• _EXERCISE PROMPT_
Wherever the word "worn" appears in the entries, copy the whole line.

• _INFORMATION SUPPLIED_
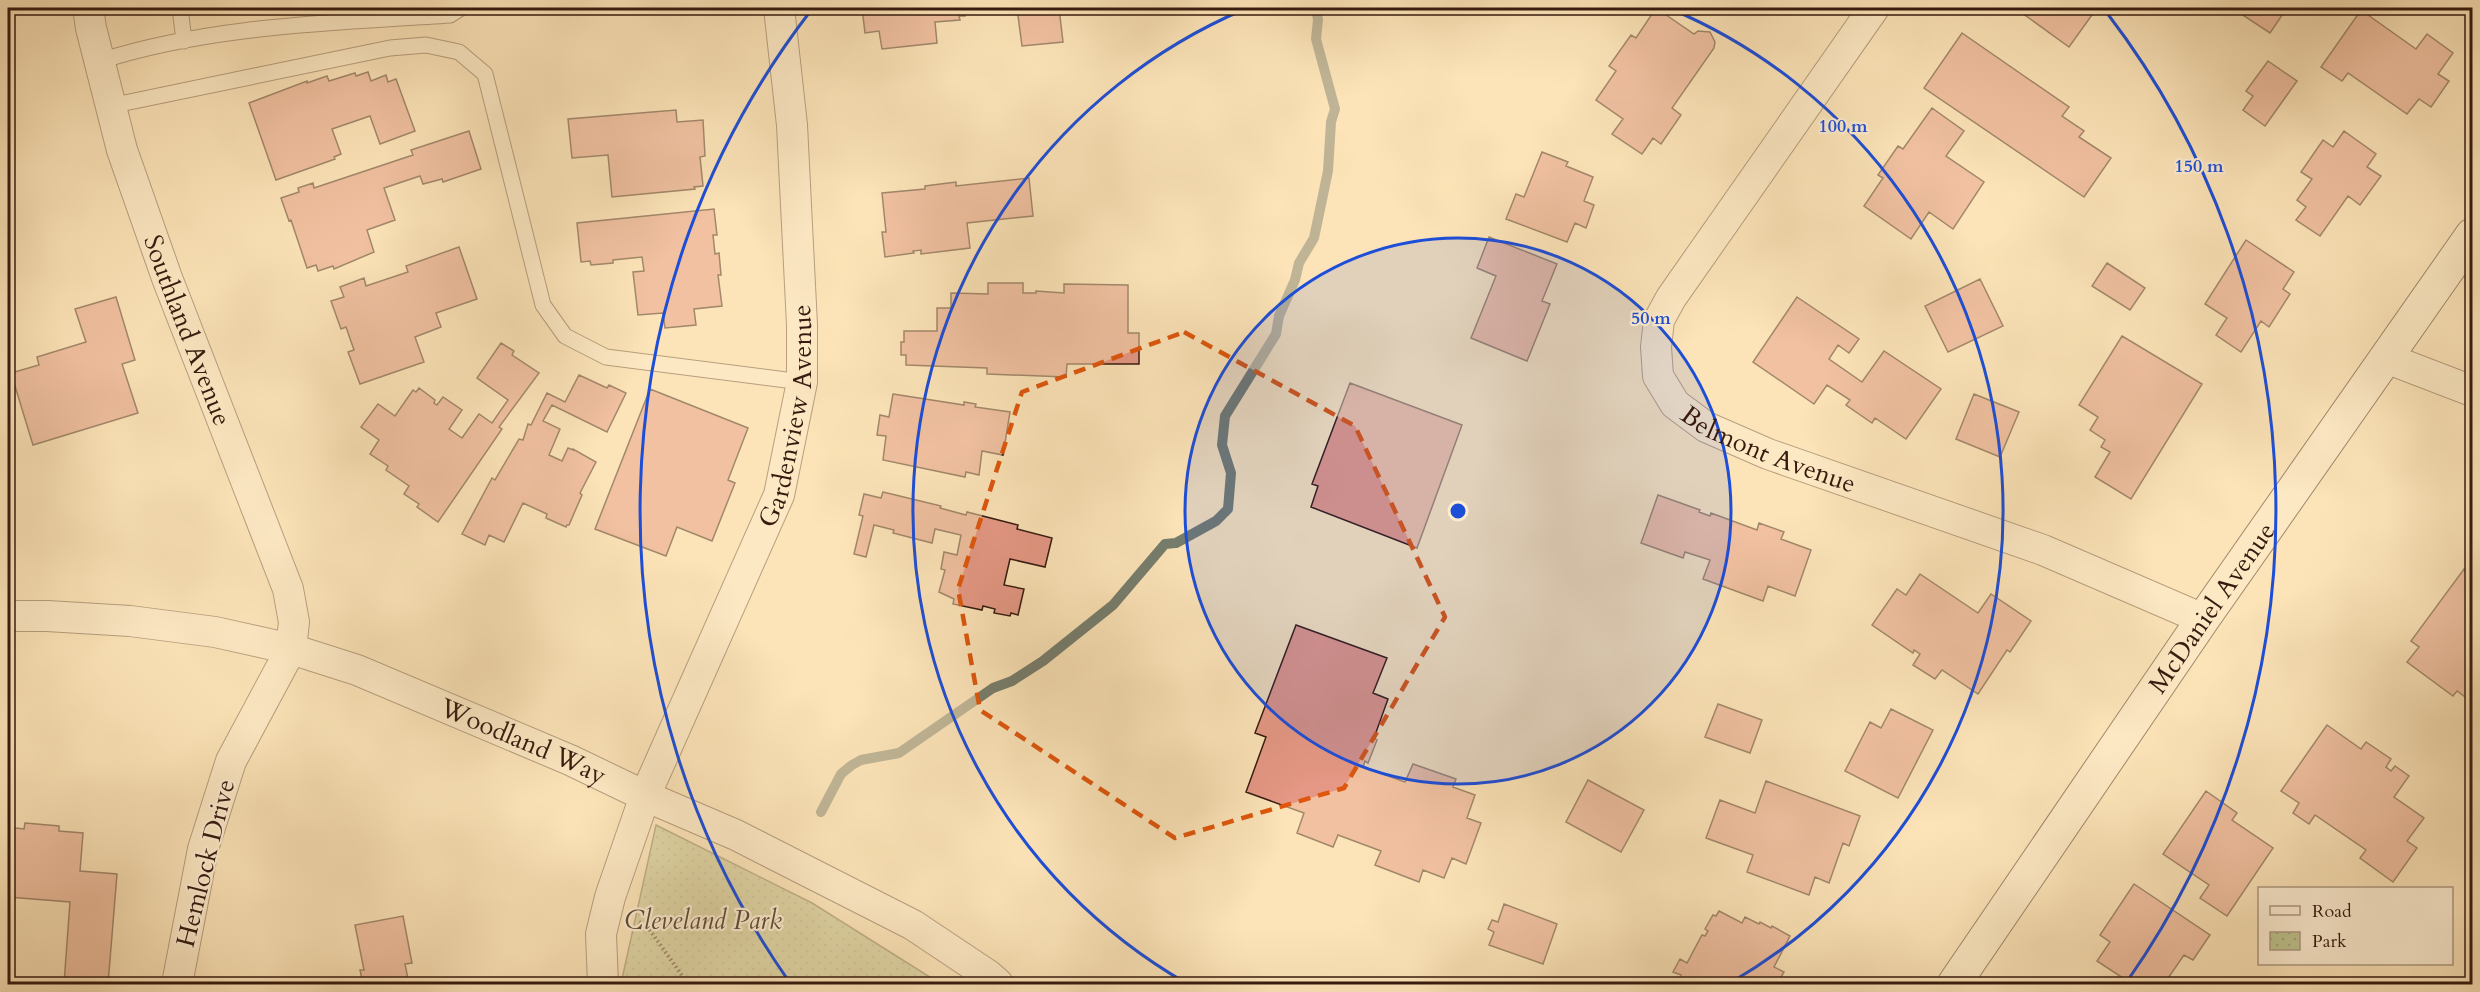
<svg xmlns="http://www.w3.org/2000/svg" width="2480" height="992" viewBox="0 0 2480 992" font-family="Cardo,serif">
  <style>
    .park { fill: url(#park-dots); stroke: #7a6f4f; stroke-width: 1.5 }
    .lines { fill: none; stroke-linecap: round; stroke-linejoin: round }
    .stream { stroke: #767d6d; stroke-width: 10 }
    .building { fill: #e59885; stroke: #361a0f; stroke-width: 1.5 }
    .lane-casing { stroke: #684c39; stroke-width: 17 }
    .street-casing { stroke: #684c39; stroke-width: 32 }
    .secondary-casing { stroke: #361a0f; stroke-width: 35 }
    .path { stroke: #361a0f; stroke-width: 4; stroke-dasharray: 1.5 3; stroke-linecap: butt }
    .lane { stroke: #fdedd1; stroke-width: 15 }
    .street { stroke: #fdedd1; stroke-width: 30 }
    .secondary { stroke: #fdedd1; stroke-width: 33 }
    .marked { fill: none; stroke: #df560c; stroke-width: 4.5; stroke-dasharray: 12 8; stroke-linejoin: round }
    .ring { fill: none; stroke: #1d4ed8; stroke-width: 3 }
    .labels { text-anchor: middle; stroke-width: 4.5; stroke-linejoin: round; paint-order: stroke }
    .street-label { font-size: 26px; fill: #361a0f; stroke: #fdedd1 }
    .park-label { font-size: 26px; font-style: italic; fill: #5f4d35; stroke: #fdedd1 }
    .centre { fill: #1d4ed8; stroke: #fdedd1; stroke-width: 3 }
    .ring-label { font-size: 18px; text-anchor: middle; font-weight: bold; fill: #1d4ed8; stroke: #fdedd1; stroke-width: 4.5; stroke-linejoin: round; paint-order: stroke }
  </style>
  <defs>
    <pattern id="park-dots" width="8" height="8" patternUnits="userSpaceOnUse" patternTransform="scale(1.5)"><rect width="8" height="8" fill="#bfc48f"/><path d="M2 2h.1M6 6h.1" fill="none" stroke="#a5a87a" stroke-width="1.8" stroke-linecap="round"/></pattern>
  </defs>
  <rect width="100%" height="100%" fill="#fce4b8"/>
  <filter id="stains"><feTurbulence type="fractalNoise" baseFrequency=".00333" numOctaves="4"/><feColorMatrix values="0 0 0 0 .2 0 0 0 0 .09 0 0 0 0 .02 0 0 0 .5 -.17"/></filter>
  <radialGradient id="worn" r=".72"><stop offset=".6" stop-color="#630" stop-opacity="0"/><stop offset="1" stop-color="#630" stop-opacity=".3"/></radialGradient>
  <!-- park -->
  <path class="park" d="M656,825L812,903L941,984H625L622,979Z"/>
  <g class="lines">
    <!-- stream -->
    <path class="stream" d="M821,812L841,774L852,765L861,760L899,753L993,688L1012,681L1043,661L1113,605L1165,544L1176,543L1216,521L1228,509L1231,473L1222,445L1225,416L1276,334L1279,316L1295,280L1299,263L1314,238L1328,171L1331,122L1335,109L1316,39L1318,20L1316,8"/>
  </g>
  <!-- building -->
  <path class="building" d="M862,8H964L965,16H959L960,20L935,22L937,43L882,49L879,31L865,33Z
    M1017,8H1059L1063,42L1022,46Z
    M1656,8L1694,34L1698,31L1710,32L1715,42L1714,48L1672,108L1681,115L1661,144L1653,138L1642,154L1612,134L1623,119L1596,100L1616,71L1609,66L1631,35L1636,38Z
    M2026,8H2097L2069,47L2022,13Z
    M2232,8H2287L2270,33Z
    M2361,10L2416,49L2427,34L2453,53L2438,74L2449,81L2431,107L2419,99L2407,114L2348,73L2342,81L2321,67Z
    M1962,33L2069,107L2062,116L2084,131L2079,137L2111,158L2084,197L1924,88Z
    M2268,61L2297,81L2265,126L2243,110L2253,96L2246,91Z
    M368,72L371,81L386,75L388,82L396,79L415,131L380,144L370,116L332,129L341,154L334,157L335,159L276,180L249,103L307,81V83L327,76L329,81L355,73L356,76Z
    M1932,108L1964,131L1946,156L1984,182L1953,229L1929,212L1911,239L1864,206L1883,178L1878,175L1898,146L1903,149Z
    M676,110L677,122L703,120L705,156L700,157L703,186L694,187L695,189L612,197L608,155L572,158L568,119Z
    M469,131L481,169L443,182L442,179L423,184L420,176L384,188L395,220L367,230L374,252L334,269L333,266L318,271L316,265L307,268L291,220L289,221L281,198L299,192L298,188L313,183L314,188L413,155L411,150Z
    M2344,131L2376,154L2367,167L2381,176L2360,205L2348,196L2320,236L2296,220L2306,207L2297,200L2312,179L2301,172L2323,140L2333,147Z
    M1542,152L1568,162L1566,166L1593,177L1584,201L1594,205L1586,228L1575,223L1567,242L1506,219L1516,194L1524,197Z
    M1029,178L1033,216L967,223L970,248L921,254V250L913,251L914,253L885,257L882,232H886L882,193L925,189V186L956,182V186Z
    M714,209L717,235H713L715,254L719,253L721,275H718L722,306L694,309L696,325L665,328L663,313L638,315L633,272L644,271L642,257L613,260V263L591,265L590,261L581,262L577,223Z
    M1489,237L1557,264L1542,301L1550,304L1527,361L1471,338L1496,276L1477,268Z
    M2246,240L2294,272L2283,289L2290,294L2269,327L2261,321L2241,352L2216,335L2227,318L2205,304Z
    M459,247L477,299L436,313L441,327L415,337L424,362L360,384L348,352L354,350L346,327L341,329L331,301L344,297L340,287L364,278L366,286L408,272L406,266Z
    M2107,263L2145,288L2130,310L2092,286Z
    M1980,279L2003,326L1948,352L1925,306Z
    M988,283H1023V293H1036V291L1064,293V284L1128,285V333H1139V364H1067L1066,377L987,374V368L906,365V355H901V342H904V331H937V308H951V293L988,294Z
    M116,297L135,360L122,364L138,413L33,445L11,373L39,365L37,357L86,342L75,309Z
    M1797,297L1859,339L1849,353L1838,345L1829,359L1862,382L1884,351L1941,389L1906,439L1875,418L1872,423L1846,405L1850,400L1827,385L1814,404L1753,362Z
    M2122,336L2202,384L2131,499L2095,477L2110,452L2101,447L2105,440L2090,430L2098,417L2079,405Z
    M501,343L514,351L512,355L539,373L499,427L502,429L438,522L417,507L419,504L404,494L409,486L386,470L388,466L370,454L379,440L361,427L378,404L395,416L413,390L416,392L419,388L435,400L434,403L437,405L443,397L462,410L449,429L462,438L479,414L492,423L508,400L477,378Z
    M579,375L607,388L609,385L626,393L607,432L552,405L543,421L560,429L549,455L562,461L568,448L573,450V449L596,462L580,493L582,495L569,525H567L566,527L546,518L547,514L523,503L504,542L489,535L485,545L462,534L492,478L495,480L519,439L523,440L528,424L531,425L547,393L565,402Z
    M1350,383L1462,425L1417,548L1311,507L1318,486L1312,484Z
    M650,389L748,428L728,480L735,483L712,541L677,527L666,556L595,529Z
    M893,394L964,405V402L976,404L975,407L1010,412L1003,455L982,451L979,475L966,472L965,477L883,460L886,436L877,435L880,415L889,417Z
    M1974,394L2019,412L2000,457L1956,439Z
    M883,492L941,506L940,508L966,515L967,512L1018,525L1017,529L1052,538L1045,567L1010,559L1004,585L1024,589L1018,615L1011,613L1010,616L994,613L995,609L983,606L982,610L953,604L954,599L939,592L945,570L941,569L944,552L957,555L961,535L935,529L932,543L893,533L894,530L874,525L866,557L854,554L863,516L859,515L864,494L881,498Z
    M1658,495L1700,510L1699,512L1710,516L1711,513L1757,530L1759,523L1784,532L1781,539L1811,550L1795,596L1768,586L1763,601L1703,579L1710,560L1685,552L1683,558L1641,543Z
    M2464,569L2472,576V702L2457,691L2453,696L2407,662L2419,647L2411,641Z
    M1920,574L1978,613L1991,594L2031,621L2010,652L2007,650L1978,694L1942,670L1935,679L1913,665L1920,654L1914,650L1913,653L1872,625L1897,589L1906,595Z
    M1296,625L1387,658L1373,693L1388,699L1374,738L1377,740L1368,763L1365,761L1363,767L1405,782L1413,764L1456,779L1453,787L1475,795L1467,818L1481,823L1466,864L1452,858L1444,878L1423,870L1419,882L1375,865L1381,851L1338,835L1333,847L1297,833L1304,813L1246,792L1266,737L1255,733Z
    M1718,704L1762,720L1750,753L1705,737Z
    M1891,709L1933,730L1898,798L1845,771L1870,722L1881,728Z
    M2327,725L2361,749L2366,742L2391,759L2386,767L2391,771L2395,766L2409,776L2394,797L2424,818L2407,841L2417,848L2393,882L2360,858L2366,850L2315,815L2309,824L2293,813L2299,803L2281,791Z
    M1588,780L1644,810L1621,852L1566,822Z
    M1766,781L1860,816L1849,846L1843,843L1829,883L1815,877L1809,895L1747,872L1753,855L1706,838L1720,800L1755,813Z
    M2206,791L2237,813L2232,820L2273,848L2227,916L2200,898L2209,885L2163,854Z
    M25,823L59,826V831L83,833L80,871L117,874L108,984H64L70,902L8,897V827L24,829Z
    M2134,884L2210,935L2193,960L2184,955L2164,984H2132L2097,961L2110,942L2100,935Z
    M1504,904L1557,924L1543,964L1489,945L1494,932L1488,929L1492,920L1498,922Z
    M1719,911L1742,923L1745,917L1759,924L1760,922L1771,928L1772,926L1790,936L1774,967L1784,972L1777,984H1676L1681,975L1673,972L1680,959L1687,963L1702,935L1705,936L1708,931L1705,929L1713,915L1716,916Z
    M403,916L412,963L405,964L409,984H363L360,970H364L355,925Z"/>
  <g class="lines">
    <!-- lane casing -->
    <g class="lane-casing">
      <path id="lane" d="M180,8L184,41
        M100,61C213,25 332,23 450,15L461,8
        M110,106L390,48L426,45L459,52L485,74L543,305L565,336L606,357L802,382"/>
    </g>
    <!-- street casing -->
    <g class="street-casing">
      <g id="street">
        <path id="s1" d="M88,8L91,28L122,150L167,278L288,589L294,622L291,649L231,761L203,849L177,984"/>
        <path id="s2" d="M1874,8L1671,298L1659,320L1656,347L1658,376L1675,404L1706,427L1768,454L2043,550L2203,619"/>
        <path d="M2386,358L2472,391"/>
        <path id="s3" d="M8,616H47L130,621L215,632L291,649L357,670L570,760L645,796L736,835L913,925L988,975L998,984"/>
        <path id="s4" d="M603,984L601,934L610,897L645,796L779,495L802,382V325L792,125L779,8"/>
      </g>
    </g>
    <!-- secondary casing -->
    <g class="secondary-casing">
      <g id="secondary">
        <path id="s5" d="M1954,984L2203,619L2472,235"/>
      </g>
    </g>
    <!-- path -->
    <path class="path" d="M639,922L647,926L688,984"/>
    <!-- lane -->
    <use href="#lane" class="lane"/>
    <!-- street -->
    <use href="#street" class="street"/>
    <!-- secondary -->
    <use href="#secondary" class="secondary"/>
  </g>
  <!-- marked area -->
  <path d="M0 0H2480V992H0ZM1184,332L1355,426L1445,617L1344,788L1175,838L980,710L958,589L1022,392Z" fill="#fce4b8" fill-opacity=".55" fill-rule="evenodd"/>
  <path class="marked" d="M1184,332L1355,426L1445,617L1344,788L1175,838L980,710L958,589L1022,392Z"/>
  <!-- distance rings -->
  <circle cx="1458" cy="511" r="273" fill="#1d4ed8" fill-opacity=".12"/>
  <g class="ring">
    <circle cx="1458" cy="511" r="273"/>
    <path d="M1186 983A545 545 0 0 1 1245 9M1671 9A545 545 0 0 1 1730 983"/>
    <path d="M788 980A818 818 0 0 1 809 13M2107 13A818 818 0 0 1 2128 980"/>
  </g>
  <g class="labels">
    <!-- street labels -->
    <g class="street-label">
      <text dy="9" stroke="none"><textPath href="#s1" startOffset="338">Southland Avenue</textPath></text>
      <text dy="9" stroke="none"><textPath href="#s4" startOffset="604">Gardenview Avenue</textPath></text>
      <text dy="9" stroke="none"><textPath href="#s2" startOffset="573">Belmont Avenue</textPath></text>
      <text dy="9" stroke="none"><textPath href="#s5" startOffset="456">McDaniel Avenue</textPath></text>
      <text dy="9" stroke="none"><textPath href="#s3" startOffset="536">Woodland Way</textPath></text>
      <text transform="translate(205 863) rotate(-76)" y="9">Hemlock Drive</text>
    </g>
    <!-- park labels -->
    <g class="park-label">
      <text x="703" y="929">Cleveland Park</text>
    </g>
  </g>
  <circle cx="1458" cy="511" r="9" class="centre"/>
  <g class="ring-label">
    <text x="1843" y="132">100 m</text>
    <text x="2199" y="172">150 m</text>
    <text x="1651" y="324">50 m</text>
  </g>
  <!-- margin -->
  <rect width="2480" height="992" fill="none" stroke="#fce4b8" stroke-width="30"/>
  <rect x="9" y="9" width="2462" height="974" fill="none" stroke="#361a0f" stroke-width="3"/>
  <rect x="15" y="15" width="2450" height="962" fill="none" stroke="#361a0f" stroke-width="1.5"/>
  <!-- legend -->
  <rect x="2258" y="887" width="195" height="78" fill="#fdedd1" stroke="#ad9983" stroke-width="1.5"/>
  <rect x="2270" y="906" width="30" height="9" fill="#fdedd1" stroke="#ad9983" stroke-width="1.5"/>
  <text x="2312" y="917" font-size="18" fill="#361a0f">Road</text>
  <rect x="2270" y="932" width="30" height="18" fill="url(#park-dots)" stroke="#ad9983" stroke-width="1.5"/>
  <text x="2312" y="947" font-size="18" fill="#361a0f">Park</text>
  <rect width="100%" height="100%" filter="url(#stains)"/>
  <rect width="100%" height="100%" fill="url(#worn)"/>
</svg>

• _EXPECTED ANSWER_
  <radialGradient id="worn" r=".72"><stop offset=".6" stop-color="#630" stop-opacity="0"/><stop offset="1" stop-color="#630" stop-opacity=".3"/></radialGradient>
  <rect width="100%" height="100%" fill="url(#worn)"/>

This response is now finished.